EXERCISE: In the data below, give the number of lines that contain the word "power". Nothing else is needed.

Page-level text extractions
════
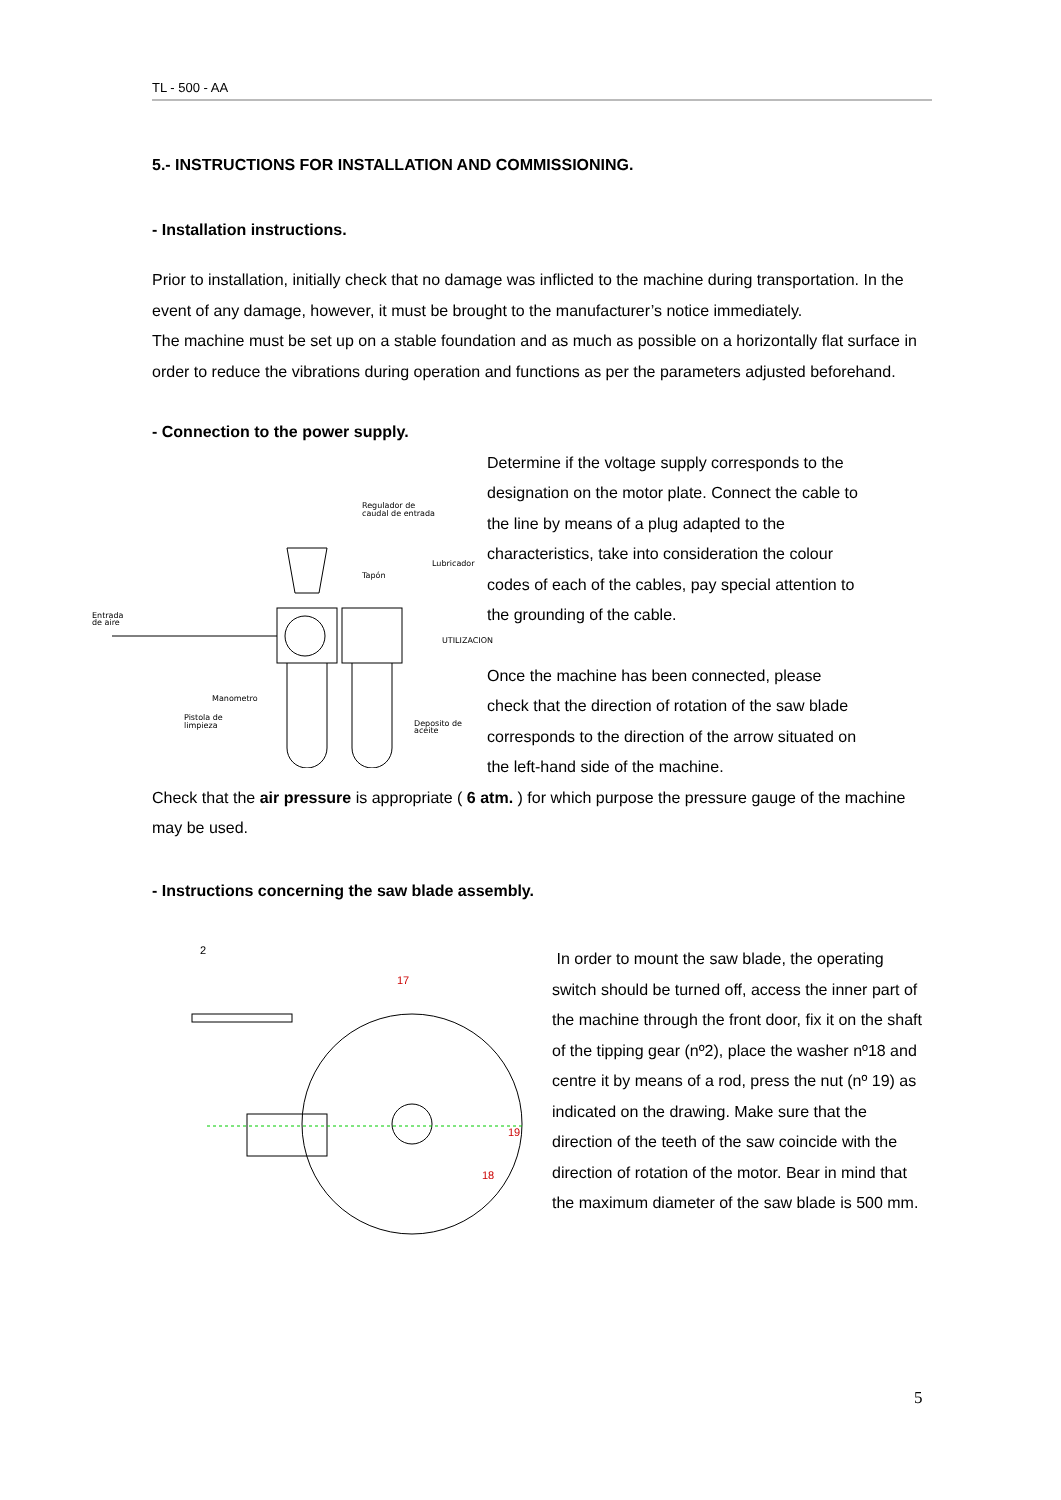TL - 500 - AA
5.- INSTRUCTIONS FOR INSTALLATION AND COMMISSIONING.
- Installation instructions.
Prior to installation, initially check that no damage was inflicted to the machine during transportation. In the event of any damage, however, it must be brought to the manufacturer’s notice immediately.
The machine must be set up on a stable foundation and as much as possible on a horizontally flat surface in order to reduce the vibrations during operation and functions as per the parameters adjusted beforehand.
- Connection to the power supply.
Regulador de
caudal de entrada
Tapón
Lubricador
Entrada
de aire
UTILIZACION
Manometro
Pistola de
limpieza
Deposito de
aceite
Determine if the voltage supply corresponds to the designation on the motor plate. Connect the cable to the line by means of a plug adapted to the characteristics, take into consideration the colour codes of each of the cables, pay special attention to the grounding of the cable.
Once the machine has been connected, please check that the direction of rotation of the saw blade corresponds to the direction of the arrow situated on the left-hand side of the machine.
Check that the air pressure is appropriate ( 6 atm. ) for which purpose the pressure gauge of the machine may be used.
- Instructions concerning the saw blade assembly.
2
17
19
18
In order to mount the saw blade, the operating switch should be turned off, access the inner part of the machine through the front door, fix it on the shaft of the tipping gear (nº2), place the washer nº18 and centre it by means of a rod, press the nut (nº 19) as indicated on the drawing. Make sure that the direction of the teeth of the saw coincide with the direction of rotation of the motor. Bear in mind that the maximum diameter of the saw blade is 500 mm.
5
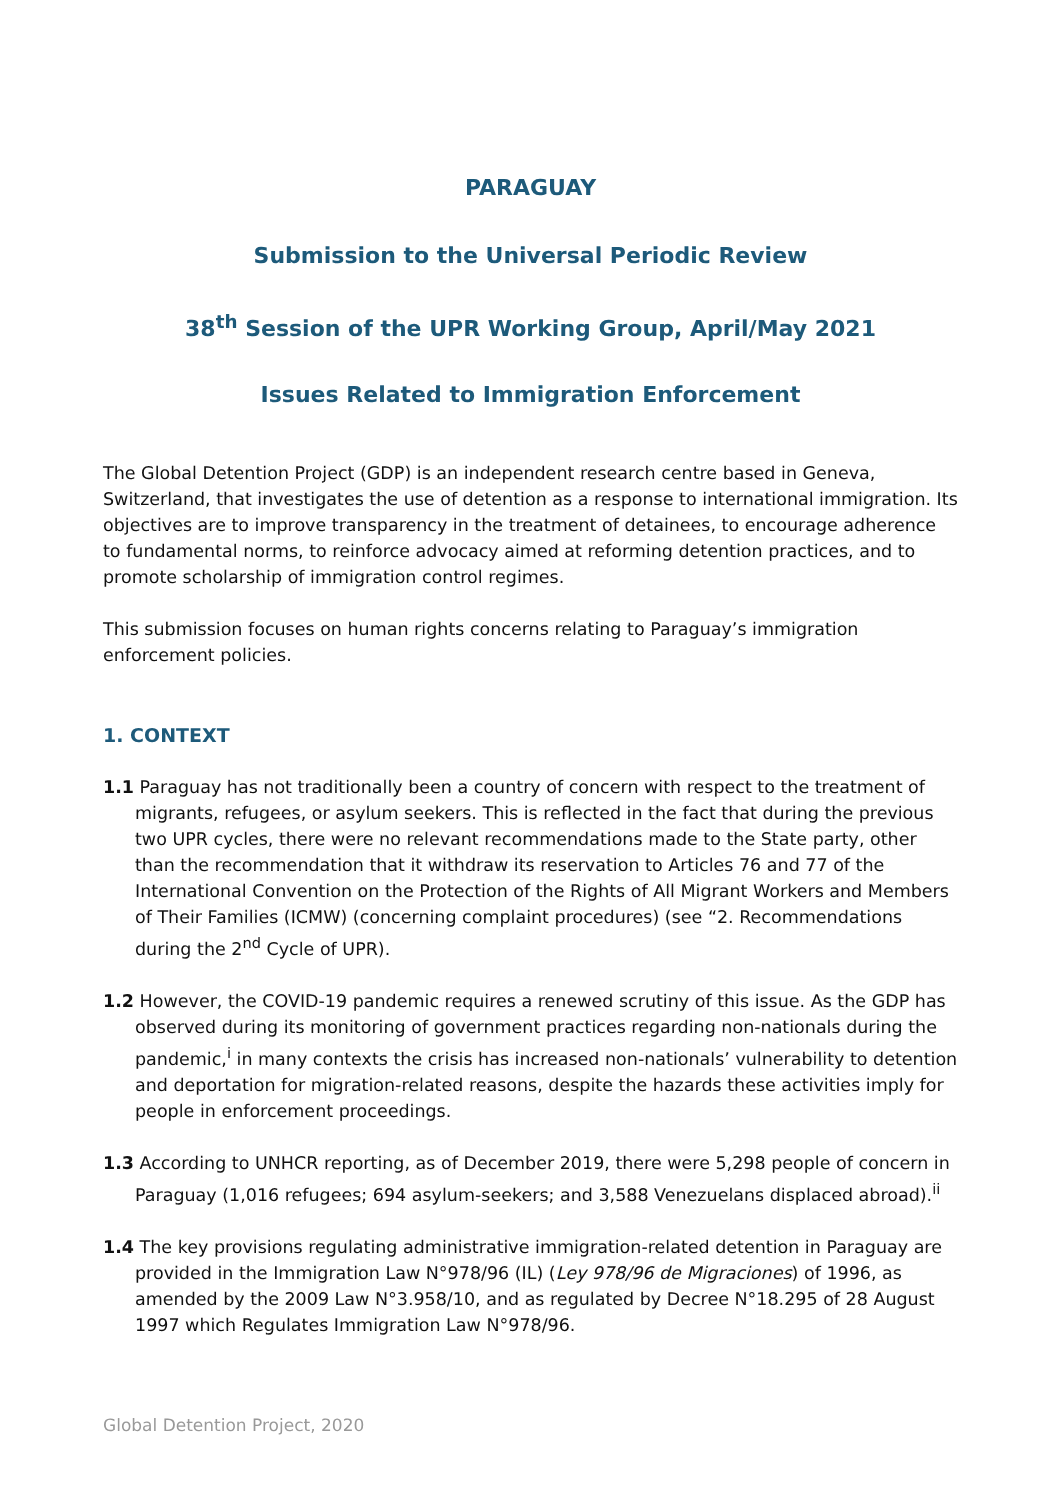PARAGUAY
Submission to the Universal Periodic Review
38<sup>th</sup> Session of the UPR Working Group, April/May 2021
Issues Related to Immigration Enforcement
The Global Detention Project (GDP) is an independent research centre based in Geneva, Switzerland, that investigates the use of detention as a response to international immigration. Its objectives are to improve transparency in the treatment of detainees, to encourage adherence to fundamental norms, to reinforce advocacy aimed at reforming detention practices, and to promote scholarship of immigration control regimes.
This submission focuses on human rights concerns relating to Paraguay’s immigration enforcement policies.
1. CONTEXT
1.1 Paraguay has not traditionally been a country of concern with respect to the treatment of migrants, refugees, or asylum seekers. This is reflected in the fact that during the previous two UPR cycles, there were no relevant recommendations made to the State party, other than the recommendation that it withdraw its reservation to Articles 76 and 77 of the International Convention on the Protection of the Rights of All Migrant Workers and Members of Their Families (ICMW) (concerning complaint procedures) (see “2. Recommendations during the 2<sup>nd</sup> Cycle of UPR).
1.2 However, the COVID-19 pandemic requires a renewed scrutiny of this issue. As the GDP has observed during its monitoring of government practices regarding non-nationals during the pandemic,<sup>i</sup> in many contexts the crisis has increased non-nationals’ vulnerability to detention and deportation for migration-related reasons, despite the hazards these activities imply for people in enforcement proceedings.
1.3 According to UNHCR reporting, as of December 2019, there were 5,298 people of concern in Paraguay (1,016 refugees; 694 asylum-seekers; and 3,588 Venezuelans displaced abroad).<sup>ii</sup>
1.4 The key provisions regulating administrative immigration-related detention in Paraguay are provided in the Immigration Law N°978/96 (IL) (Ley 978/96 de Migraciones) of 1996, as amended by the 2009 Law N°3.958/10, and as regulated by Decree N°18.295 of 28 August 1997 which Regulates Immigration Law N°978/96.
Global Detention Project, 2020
════
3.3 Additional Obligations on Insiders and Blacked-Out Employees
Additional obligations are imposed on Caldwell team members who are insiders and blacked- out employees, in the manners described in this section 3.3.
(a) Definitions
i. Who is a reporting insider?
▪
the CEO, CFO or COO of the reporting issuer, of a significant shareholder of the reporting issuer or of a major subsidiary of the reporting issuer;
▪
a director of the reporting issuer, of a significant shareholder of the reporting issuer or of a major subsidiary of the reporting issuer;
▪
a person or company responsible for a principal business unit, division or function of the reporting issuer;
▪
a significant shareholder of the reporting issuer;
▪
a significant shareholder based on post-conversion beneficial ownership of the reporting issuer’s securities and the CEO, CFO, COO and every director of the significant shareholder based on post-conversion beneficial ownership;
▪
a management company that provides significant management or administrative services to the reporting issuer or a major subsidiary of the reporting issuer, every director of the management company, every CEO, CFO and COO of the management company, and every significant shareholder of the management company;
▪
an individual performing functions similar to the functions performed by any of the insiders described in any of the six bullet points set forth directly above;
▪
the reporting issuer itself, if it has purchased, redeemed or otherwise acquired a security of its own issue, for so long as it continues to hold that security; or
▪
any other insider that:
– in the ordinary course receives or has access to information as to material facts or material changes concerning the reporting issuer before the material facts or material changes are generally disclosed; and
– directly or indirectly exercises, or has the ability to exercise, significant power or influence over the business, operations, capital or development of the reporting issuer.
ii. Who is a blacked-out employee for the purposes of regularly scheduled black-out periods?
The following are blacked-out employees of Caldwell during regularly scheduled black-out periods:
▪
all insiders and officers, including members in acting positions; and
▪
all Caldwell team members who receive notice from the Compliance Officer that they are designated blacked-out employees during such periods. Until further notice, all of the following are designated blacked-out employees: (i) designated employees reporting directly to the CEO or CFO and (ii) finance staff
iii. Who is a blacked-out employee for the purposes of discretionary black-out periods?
════
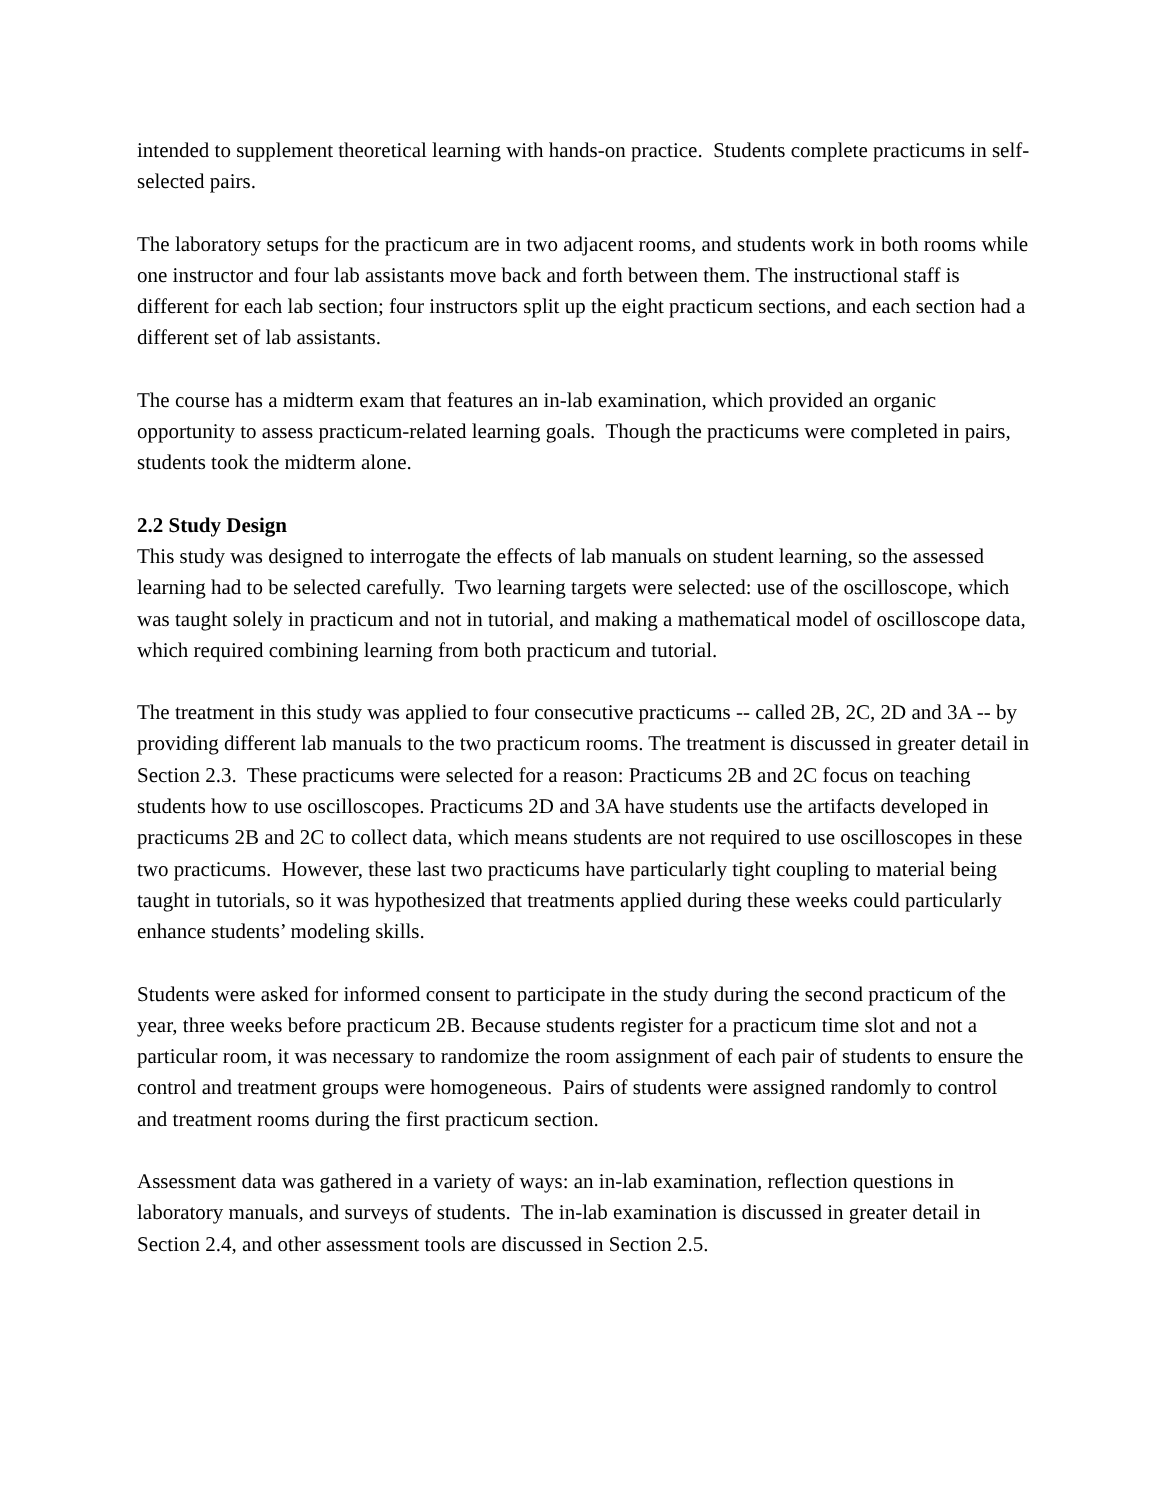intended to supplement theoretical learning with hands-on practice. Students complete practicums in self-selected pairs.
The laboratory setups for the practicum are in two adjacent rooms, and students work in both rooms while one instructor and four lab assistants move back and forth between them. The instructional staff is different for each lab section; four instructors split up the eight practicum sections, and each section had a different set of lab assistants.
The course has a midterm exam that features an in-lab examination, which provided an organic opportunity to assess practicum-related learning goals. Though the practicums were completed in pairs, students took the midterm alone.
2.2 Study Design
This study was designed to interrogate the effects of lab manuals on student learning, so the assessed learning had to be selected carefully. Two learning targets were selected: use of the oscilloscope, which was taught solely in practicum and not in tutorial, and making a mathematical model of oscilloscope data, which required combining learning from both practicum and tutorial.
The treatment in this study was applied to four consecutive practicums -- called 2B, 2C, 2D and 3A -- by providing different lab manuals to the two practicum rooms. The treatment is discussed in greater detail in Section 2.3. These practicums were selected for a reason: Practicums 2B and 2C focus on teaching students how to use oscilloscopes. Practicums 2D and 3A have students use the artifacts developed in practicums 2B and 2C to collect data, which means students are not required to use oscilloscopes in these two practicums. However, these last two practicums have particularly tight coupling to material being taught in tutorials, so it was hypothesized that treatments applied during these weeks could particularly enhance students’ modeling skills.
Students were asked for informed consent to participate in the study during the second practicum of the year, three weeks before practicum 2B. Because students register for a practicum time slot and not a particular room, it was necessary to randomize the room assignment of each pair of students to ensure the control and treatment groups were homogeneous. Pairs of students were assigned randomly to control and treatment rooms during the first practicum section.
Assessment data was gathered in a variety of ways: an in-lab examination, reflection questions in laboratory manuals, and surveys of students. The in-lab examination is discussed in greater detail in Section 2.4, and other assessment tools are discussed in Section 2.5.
════
EXPECTED OUTPUT: 2